I think what would help here is a good, solid overview of distributions and standard deviations / standard errors. I take it you know what a distribution is, but note that there are typically 3 different entities that we work with, all of which have distributions that are relevant.
First there is the population distribution, which is understood to be infinite. Usually, we think of there being an infinite number of units which could be observed; in your case, I think it's being conceived as one true value of the boiling point, but the measurement system has random error associated with it. That is, I don't think they have sampling error in mind, but either way, there are infinite potential values of the boiling point, and these values are distributed in some way. (I gather it's being assumed that the distribution is normal, or normal-ish--which is good enough for our purposes.)
The second is your sample distribution. You have the observations for your sample, you can describe this completely.
But how can you connect what you know about your sample to what you want to know about the population? This is where the third distribution comes in. It is the sampling distribution of the sample mean. Specifically, it is the distribution that you would have, if you followed the same procedure as here (i.e., taking 6 samples in the same way, measuring the boiling point in the same way, calculating the mean in the same way, etc.), over and over again infinitely. It is the sampling distribution that helps you draw inferences about the population (more precisely, the true boiling point of the liquid). This issue is the crux of your confusion. When they write, "then the sample mean will have the distribution", the problem is that it is not clearly worded. Your sample mean is a single realized value; it does not have a distribution, except in a trivial sense. Instead, they are referring to the sampling distribution of the sample mean in the sense I just described.
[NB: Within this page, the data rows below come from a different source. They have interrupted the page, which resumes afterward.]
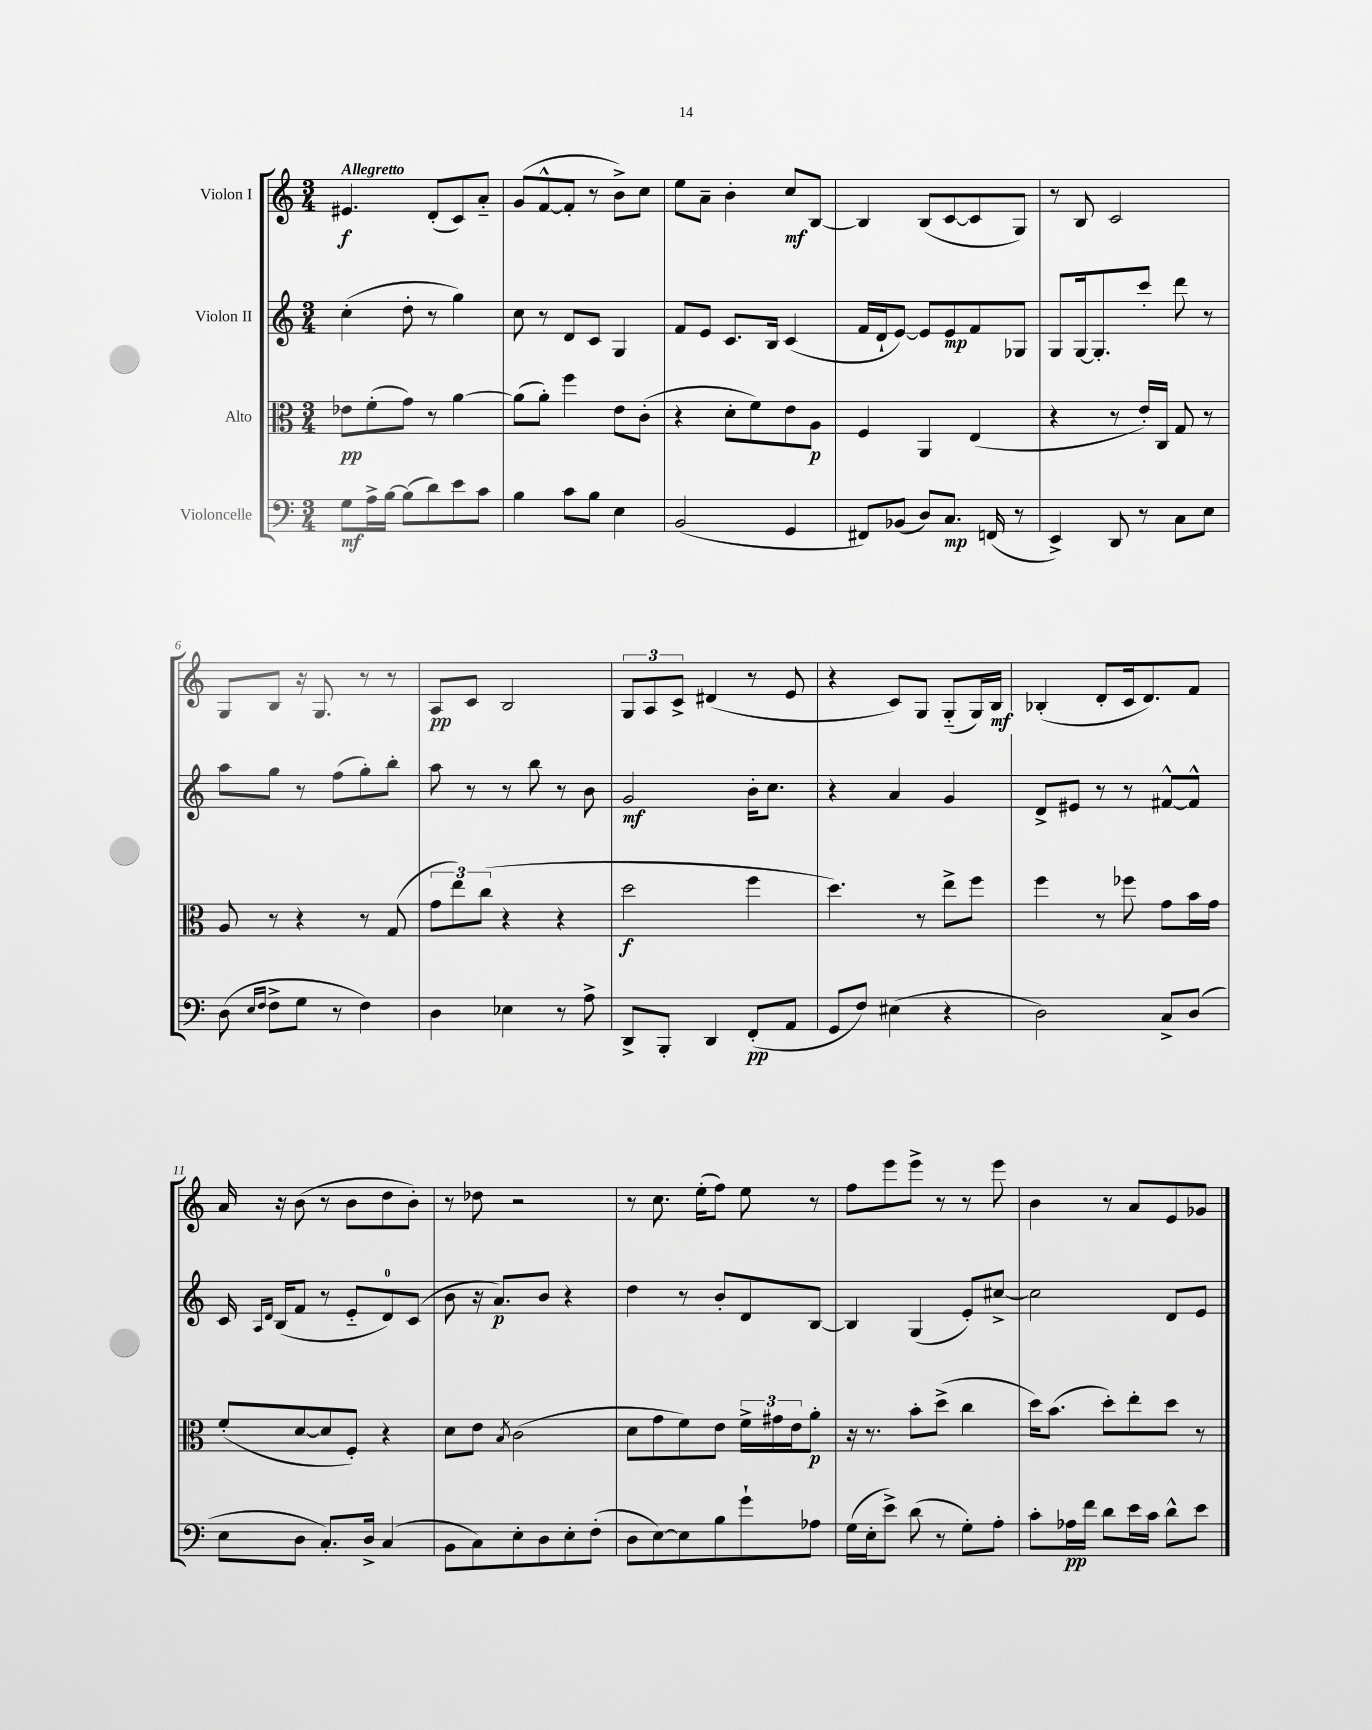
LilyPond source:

<<
\new StaffGroup <<
\new Staff = "s0" \with { instrumentName = "Violon I" } {
    \clef treble \key c \major \numericTimeSignature \time 3/4 \tempo "Allegretto"
    eis'4.\f d'8-.( c'8) a'8-_ |
    g'8( f'8~-^ f'8-. r8 b'8->) c''8 |
    e''8 a'8-- b'4-. c''8\mf b8~ |
    b4 b8( c'8~ c'8 g8) |
    r8 b8 c'2 |
    g8 b8 r16 g8. r8 r8 |
    a8\pp c'8 b2 |
    \tuplet 3/2 { g8 a8 c'8-> } dis'4( r8 e'8 |
    r4 c'8) g8 g8-_( g16) b16\mf |
    bes4-.( d'8-. c'16 d'8.) f'8 |
    a'16 r16 b'8( r8 b'8 d''8 b'8-.) |
    r8 des''8 r2 |
    r8 c''8. e''16-.( f''8) e''8 r8 |
    f''8 e'''8 e'''8-> r8 r8 e'''8 |
    b'4 r8 a'8 e'8 ges'8 \bar "|." |
}
\new Staff = "s1" \with { instrumentName = "Violon II" } {
    \clef treble \key c \major \numericTimeSignature \time 3/4
    c''4-.( d''8-. r8 g''4) |
    c''8 r8 d'8 c'8 g4 |
    f'8 e'8 c'8. b16 c'4( |
    f'16 d'16-! e'8~) e'8 e'8\mp f'8 ges8 |
    g8 g16~ g8.-. c'''8-. d'''8 r8 |
    a''8 g''8 r8 f''8( g''8-.) b''8-. |
    a''8 r8 r8 b''8 r8 b'8 |
    g'2\mf b'16-. c''8. |
    r4 a'4 g'4 |
    d'8-> eis'8 r8 r8 fis'8~-^ fis'8-^ |
    c'16 \grace { a16 d'16 } b16( f'8 r8 e'8-_ d'8-0) c'8( |
    b'8 r16 a'8.\p) b'8 r4 |
    d''4 r8 b'8-. d'8 b8~ |
    b4 g4( e'8-.) cis''8~-> |
    cis''2 d'8 e'8 \bar "|." |
}
\new Staff = "s2" \with { instrumentName = "Alto" } {
    \clef alto \key c \major \numericTimeSignature \time 3/4
    ees'8\pp f'8-.( g'8) r8 a'4~ |
    a'8( a'8-.) f''4 e'8 c'8-.( |
    r4 d'8-. f'8) e'8 a8\p |
    f4 a,4 e4( |
    r4 r8 e'16-.) c16 g8 r8 |
    a8 r8 r4 r8 g8( |
    \tuplet 3/2 { g'8 e''8) c''8( } r4 r4 |
    d''2\f f''4 |
    d''4.) r8 e''8-> f''8 |
    f''4 r8 fes''8 g'8 b'16 g'16 |
    f'8-.( d'8~ d'8 f8-.) r4 |
    d'8 e'8 \acciaccatura { b8 } c'2( |
    d'8 g'8 f'8) e'8 \tuplet 3/2 { f'16-> gis'16 e'16 } a'8-.\p |
    r16 r8. b'8-. d''8->( c''4 |
    d''16) b'8.( d''8-.) e''8-. d''8 r8 \bar "|." |
}
\new Staff = "s3" \with { instrumentName = "Violoncelle" } {
    \clef bass \key c \major \numericTimeSignature \time 3/4
    g8\mf a16-> b16~ b8( d'8) e'8 c'8 |
    b4 c'8 b8 e4 |
    b,2( g,4 |
    fis,8) bes,8( d8) c8.\mp f,16( r8 |
    e,4->) d,8 r8 c8 e8 |
    d8( \grace { e16 f16 } f8-> g8 r8 f4) |
    d4 ees4 r8 a8-> |
    d,8-> b,,8-. d,4 f,8-.\pp( a,8 |
    g,8 f8) eis4( r4 |
    d2) c8-> d8( |
    e8 d8 c8.-.) d16-> c4( |
    b,8 c8) e8-. d8 e8-. f8-.( |
    d8 e8~) e8 b8 g'8-! aes8 |
    g16( e16-. e'8->) d'8( r8 g8-.) a8-. |
    c'8-. aes16\pp f'16 d'8 e'16 c'16 d'8-^ e'8 \bar "|." |
}
>>
>>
An important issue concerns the shape of the sampling distribution. The Central Limit Theorem (also discussed here) is often invoked to assert that the (hypothetical, infinite set of such) sample means would be distributed normally. Typically, I would feel much more comfortable saying that if the $N$ were considerably greater than 6(!), but the situation described is clearly meant to be understood as the distribution of the data are either normal or very close to, and therefore we may be OK here. The CLT doesn't only tell us that the sampling distribution will be normally distributed, it also tells us (quite usefully) that the standard deviation of the sampling distribution (called the 'standard error') is $\sigma/\sqrt{N}$. You can then use this standard error to calculate your 95% confidence interval. The CLT is really very helpful.
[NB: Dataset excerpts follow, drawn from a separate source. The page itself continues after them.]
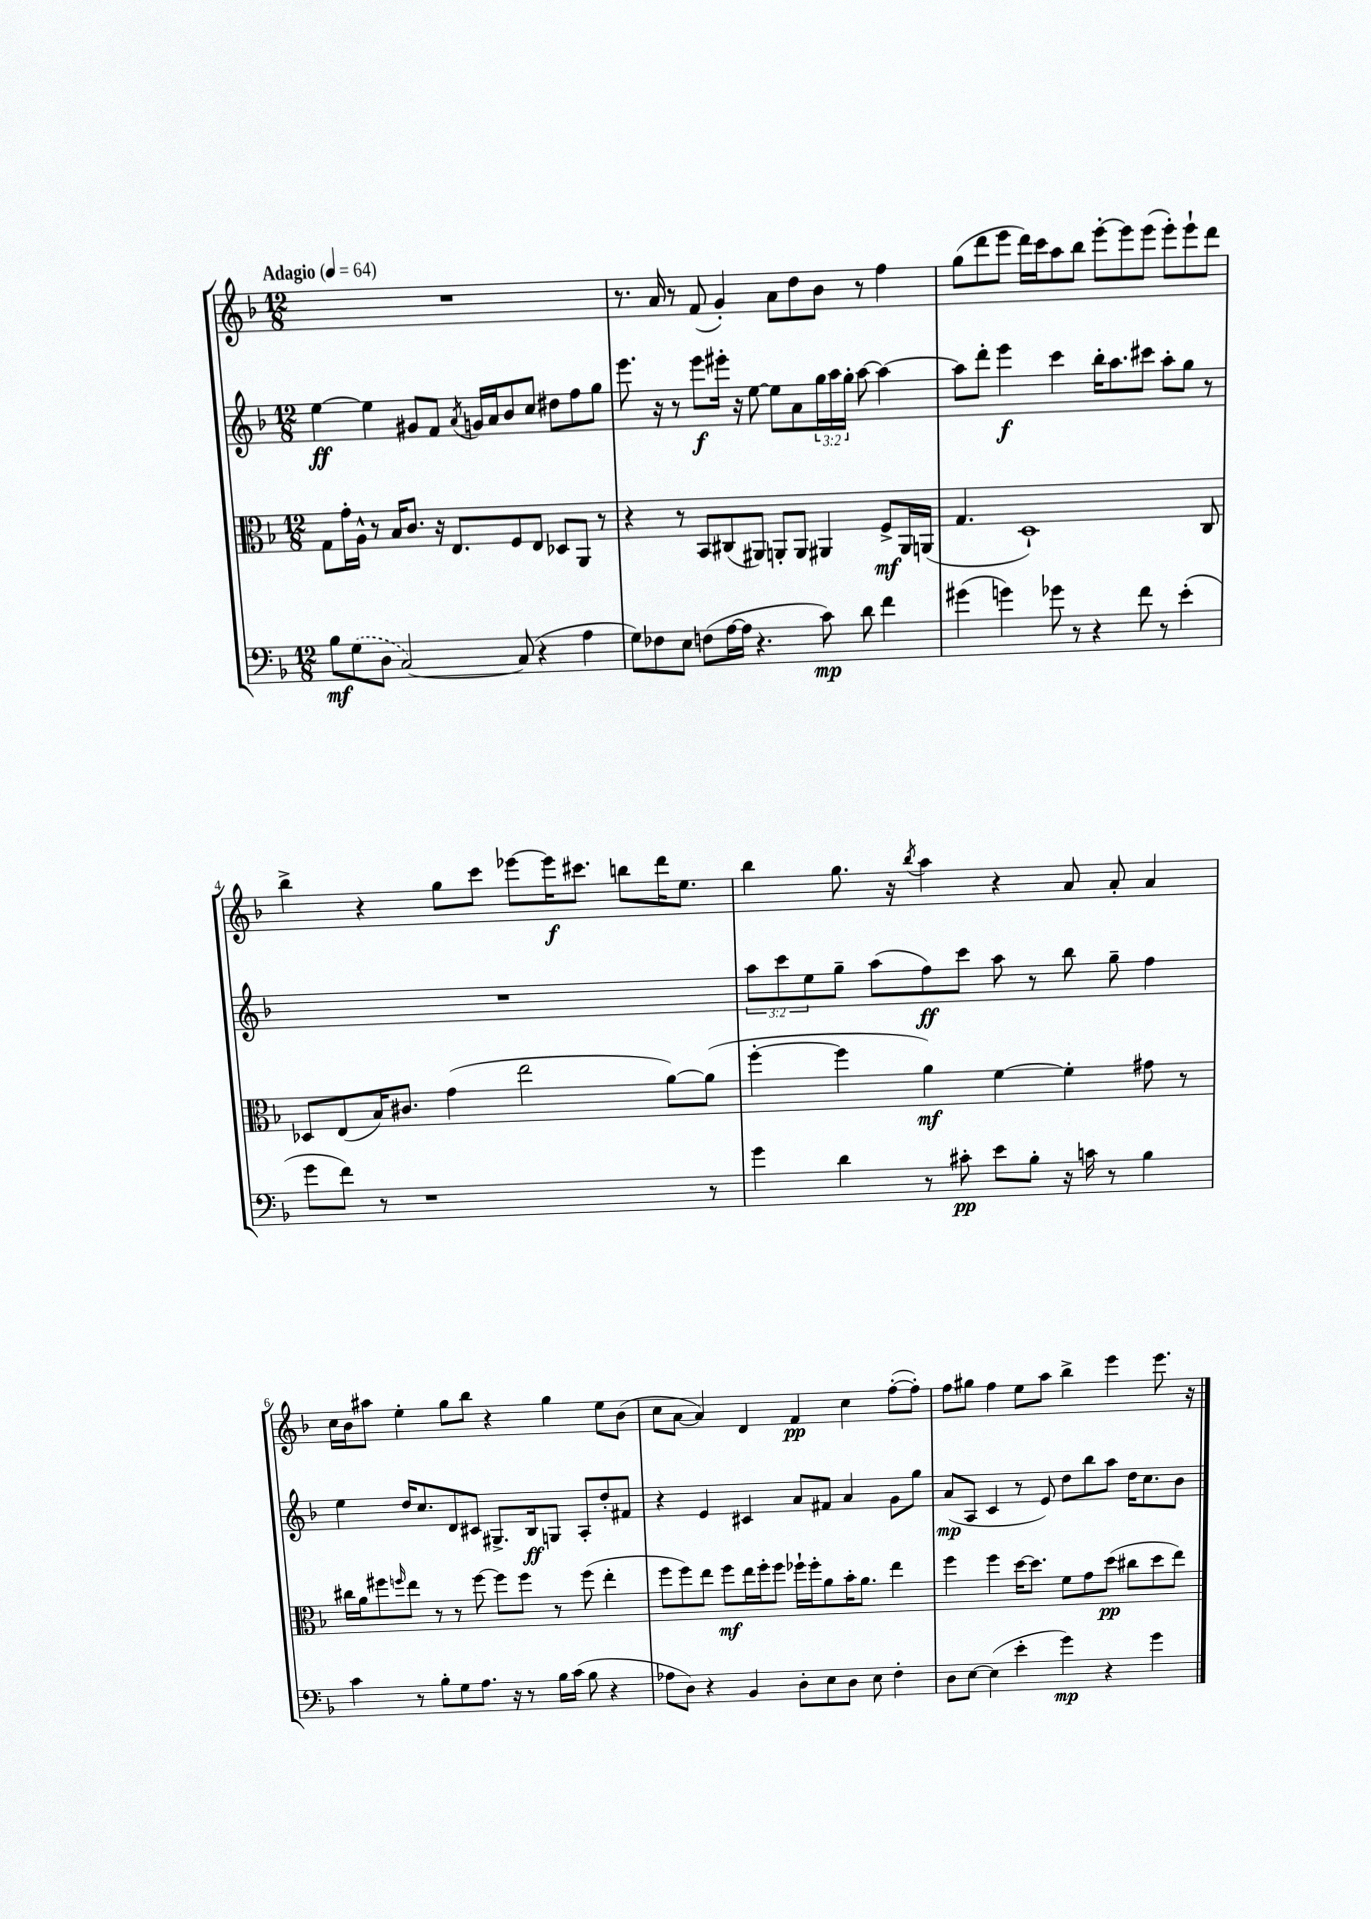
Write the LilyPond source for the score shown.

<<
\new StaffGroup <<
\new Staff = "s0" {
    \clef treble \key f \major \numericTimeSignature \time 12/8 \tempo "Adagio" 4 = 64
    R1. |
    r8. a'16 r8 f'8( g'4-.) a'8 d''8 bes'8 r8 f''4 |
    g''8( d'''8 e'''8 d'''16) c'''16 a''8 bes''8 e'''8~-. e'''8 e'''8( e'''8-.) e'''8-! d'''8 |
    bes''4-> r4 g''8 c'''8 ees'''8~ ees'''16\f cis'''8. b''8 d'''16 e''8. |
    bes''4 g''8. r16 \acciaccatura { bes''8 } a''4 r4 a'8 a'8-. a'4 |
    c''16 bes'16 ais''8 e''4-. g''8 bes''8 r4 g''4 e''8 bes'8( |
    c''8 a'8~ a'4) d'4 f'4\pp c''4 f''8~-.( f''8-.) |
    f''8 gis''8 f''4 e''8 a''8 bes''4-> e'''4 e'''8. r16 \bar "|." |
}
\new Staff = "s1" {
    \clef treble \key f \major \numericTimeSignature \time 12/8 \override Staff.TupletNumber.text = #tuplet-number::calc-fraction-text
    e''4~\ff e''4 gis'8 f'8 \acciaccatura { a'8 } g'16 a'16 bes'8 c''8 dis''8 f''8 g''8 |
    e'''8. r16 r8 e'''8\f eis'''16-. r16 e''8~ e''8 a'8 \tuplet 3/2 { g''16 a''16 g''16-. } a''8~ a''4~ |
    a''8 d'''8-. e'''4\f c'''4 bes''16-. a''8. cis'''8 a''8-. g''8 r8 |
    R1. |
    \tuplet 3/2 { a''8 c'''8 e''8 } g''8-- a''8( f''8\ff) c'''8 a''8 r8 bes''8 g''8-- f''4 |
    e''4 d''16 c''8. d'8 cis'8 gis8.-> bes16\ff g8 a8-. d''8-. fis'8 |
    r4 e'4 cis'4 a'8 fis'8 a'4 g'8 g''8 |
    a'8\mp( a8 c'4 r8 e'8) d''8 bes''8 a''8 d''16 c''8. bes'8 \bar "|." |
}
\new Staff = "s2" {
    \clef alto \key f \major \numericTimeSignature \time 12/8
    g8 g'16-. a16-^ r8 bes16 c'8. r16 e8. f8 e8 des8 a,8 r8 |
    r4 r8 bes,8 cis8( ais,8) a,8-. a,8 ais,4 f8->\mf ais,16 a,16( |
    g4. d1-!) c8 |
    des8 e8( bes16) cis'8. g'4( e''2 a'8~) a'8( |
    f''4~-. f''4 a'4\mf) f'4~ f'4-. gis'8 r8 |
    cis''16 a'16 fis''8 \grace { f''16 } e''8 r8 r8 f''8~ f''8 f''8 r8 f''8( e''4-. |
    f''8 f''8) e''8 f''8\mf e''16 f''16-. f''8 fes''16-! fes''16-. a'8 bes'16-. a'8. e''4 |
    f''4 f''4 d''16~ d''8. f'8 g'8 d''8\pp( cis''8 d''8 e''8) \bar "|." |
}
\new Staff = "s3" {
    \clef bass \key f \major \numericTimeSignature \time 12/8
    bes8\mf \once \slurDashed g8( d8 c2~) c8( r4 a4 |
    g8) fes8 e8 f8( a16~ a16 r4. c'8\mp) d'8 f'4 |
    gis'4( g'4) ges'8 r8 r4 f'8 r8 e'4-.( |
    g'8 f'8) r8 r1 r8 |
    g'4 d'4 r8 cis'8-.\pp e'8 bes8-. r16 c'16 r8 bes4 |
    c'4 r8 bes8-. g8 a8. r16 r8 bes16 c'16( bes8 r4 |
    aes8 d8) r4 bes,4 d8-. e8 d8 e8 f4-. |
    d8 e8~ e4( e'4-. g'4\mp) r4 g'4 \bar "|." |
}
>>
>>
Finally, you are right that the population formula for the variance:
$$
Var(X)=\frac{\sum(x_i-\bar{x})^2}{N},
$$
when applied to a sample, provides a biased estimate of the true population variance. This is because you first used the very same sample data to calculate the mean, $\bar{x}$, and you need to account for this fact. This is done by dividing by $N-1$ instead of $N$. After having done this, however, you have appropriately accounted for that source of bias--you're done with that. When it comes to estimating the variability in the sampling distribution of the mean, you don't have to worry about it any more. Thus, when the CLT tells us that the standard error will be $\sigma/\sqrt{N}$, it is talking about a different thing, and is assuming that we have already taken care of the issue and that the $\sigma$ we are using is correct.